In this particular image I used a five foot octabank in paramount / butterfly position. This is a very simple, classic beauty light that looks amazing and fits well with this piece without becoming about the light.

For this series, I always use the actual costumes they use for each act and this influences our poses. Together, the performer and I work through the act in sequence or even reverse sequence and from there the shoot evolves organically. Whenever possible, I love to work in some motion or movement into the images to break up the stillness that often accompanies portraiture.

Zoe is a secular Jew – this act is a nod to her Jewish heritage and is a beautiful and non-traditional tribute to the Menorah. It is a celebration of her culture. I have been fortunate enough to work with Zoe once in 2015 and she continues to be a favorite performer of mine. She has evolved beyond burlesque and performs in various roles, from performance artist to circus and sideshow performer. She is at heart a performer who is evolving beyond roles and labels. In late summer we had talked about capturing another act of hers (Lolita) and she mentioned wanting to photograph her Menorah as well. We photographed these images in October 2016.

Zoe and I had worked together to create a series of images without movement; however, I felt something was still missing in the image. To combat the stillness, together we worked on capturing the act as it would appear on stage with the LED lights on. The trick for this was to use the strobe to freeze her motion and then allow the ambience of the LED lights to come through, but not so much that the image becomes discernable or becomes about the movement itself. I photographed with the modeling light off and the room in complete darkness except for her LED lights. I used a flash light for focus and then made an exposure. We experimented with exposures ranging from 2 to 10 seconds in length. We experimented with different motions and dance movements eventually deciding that just a simple rocking motion of her body and arms made for the most convincing and effective light.

Post Production

Post for me is always a nightmare: I like to shoot, not to edit. I tethered into capture 1 and processed my raws into tiffs. At this point there is only some color correction and a minor contrast curve. Once in Photoshop I don’t do much if possible. I’ll remove dust if there is any, remove my mark from the backdrop, I may touch up some skin if it needs it, and I often extend the backdrops to my intended crops, but I prefer these to the image itself looking natural. I don’t want them to look over edited. I hate that really.

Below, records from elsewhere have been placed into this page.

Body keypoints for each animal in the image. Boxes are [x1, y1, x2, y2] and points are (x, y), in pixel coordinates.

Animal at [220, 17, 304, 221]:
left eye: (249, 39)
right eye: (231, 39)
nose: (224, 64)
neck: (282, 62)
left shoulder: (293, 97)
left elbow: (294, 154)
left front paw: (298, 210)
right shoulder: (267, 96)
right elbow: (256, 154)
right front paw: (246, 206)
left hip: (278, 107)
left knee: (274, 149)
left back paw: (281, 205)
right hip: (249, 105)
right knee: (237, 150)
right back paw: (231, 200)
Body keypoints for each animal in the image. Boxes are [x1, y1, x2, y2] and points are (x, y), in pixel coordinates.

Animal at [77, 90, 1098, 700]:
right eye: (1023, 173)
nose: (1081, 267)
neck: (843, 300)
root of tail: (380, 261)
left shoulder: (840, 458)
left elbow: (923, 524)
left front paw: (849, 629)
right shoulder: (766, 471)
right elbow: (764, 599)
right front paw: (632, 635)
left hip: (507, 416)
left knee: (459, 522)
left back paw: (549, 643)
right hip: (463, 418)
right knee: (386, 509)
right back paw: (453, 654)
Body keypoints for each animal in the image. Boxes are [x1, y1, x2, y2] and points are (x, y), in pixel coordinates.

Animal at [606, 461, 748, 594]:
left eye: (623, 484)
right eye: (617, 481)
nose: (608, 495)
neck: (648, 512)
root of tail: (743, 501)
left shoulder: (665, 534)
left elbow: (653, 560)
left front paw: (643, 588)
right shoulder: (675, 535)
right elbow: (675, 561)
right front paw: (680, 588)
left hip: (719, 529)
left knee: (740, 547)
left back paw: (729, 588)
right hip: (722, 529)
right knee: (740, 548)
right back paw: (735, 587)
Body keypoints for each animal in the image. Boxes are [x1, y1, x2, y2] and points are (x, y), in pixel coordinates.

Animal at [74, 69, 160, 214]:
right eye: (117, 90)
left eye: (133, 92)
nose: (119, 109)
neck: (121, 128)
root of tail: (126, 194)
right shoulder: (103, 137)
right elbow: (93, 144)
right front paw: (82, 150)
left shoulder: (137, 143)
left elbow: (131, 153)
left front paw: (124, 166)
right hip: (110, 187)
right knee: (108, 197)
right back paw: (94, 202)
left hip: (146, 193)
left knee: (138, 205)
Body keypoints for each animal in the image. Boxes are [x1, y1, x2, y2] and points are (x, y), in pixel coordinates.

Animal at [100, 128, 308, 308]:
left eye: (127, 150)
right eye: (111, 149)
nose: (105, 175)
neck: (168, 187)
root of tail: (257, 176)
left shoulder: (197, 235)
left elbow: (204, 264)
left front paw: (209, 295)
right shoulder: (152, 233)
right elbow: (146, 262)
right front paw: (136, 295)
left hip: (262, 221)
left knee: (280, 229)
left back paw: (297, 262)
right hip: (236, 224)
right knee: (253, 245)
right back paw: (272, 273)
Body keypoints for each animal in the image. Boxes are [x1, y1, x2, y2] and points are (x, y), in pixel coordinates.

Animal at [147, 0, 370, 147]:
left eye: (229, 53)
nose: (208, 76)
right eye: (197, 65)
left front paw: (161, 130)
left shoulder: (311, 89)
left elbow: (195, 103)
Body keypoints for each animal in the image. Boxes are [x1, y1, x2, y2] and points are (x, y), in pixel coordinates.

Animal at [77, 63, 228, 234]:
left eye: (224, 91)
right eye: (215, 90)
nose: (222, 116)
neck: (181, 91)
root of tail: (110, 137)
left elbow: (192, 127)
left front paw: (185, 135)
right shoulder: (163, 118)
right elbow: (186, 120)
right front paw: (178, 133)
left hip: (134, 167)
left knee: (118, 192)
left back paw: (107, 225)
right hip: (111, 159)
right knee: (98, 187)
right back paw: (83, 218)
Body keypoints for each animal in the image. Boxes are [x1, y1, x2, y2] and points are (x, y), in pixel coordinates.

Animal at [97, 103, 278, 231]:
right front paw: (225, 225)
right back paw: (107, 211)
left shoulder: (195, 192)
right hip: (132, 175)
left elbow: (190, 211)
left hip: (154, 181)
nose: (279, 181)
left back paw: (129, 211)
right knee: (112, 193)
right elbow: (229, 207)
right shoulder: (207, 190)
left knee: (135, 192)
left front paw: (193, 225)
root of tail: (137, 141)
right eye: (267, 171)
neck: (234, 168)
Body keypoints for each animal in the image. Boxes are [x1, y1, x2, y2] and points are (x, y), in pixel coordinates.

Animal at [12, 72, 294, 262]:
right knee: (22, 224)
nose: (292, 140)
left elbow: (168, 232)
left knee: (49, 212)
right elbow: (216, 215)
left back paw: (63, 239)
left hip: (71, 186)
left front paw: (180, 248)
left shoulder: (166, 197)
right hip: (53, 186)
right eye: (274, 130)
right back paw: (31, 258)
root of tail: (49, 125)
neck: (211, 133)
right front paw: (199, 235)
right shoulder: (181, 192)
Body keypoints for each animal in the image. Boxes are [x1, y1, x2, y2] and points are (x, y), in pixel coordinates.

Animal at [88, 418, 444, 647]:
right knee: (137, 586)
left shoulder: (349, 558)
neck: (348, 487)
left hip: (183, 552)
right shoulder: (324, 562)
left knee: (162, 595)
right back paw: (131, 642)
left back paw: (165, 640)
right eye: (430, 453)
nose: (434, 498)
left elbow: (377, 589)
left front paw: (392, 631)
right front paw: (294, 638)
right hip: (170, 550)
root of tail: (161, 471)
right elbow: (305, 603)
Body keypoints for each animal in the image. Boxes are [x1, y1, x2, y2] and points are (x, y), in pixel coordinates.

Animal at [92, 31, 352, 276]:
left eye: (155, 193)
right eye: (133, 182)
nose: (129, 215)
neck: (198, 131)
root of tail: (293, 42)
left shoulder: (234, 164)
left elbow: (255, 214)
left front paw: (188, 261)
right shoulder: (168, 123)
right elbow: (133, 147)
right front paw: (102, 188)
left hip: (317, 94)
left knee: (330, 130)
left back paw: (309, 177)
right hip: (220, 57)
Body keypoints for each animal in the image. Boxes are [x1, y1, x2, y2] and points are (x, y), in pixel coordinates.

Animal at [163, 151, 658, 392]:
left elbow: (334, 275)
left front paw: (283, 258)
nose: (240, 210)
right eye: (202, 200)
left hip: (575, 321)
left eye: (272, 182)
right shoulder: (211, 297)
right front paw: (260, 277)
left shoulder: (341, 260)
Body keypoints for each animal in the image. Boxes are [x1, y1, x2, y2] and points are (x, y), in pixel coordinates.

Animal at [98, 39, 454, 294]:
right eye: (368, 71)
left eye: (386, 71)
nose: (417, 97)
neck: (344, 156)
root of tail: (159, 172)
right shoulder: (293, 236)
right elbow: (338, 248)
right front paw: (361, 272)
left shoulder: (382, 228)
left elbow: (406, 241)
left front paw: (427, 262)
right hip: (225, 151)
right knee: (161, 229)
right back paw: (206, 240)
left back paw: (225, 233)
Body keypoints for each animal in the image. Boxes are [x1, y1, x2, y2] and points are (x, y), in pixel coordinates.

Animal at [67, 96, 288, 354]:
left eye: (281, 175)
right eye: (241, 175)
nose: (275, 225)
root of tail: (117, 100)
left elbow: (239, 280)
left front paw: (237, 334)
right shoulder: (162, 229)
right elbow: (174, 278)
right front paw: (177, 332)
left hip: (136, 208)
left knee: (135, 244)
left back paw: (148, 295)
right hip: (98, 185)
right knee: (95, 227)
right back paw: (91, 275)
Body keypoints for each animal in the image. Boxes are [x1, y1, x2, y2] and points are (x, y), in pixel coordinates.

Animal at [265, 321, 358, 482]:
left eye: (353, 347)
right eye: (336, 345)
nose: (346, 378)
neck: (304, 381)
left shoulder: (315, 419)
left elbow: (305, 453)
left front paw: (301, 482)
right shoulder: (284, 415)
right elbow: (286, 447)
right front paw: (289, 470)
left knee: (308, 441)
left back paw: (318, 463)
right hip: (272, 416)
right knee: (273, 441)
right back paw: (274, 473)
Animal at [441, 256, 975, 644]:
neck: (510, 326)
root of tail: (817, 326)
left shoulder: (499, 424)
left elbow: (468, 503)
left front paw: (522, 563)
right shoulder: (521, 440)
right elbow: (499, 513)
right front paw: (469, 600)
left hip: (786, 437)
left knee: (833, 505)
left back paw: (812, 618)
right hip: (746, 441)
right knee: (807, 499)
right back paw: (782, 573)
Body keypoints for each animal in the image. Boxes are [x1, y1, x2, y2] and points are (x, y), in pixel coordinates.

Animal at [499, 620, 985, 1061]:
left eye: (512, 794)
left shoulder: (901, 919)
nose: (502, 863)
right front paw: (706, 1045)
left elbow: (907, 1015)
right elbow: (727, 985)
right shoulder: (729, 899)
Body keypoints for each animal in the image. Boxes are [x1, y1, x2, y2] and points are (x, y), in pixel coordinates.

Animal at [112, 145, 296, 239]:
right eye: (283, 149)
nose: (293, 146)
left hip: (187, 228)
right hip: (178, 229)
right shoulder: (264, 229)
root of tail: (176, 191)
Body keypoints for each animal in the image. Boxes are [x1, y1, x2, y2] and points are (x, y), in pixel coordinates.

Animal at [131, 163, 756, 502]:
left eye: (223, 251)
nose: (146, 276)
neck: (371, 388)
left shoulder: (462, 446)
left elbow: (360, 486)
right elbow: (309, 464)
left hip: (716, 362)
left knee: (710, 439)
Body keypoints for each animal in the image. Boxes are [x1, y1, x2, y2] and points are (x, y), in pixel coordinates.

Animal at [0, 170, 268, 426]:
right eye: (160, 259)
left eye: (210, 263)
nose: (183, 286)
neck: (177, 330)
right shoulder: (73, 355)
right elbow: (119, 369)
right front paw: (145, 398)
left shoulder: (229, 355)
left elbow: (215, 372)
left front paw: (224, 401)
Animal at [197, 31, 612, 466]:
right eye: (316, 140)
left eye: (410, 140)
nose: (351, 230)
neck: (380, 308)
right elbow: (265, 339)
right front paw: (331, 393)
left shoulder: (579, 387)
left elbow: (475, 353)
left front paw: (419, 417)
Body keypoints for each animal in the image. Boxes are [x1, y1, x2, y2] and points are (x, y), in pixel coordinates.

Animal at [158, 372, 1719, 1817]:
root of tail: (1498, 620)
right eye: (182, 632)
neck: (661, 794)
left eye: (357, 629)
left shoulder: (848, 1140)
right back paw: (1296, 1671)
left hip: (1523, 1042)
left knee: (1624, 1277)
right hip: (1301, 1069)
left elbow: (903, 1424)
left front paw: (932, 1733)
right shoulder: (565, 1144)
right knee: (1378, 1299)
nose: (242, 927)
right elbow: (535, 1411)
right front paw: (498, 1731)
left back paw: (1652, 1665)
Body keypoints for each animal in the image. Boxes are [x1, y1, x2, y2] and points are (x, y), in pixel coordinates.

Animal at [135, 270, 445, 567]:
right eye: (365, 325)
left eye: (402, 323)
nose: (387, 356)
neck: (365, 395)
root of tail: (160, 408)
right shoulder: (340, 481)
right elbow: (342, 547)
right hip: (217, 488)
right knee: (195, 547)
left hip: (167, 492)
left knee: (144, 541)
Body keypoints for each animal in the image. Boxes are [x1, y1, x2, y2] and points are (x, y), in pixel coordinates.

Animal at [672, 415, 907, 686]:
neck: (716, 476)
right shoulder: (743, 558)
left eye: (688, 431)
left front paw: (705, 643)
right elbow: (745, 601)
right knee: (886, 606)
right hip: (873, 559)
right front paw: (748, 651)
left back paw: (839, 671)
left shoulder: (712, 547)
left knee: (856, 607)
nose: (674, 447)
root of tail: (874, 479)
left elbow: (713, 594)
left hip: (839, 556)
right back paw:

If I look at someone’s photograph and I am thinking about what he did in post, I am not really thinking about the image. As you can see from the non-retouched image, I am shooting out of my apartment, which in New York City is a huge challenge. I make it work, but it’s tough. The most challenging part of this image was the color. Blending the strobe with the LED was tricky. Low quality LED’s can have a really funky color balance, which by itself can be tough. Then I mixed it with the strobe. My layers usually consist of levels for black and white points, a contrast curve (this particular image has a very minor flattening curve), a color curve, and a few hue/sat layers for different things (for example I will desaturate the blues from the background, desaturate some red/yellow from skin, and saturate some red/yellow in her costume). Sometimes, if I am not happy with the natural vignette that occurs, I will burn a little bit around the edges though I rarely dodge and burn on the subject. Overall, given the challenges of making the image, I am satisfied with the final images.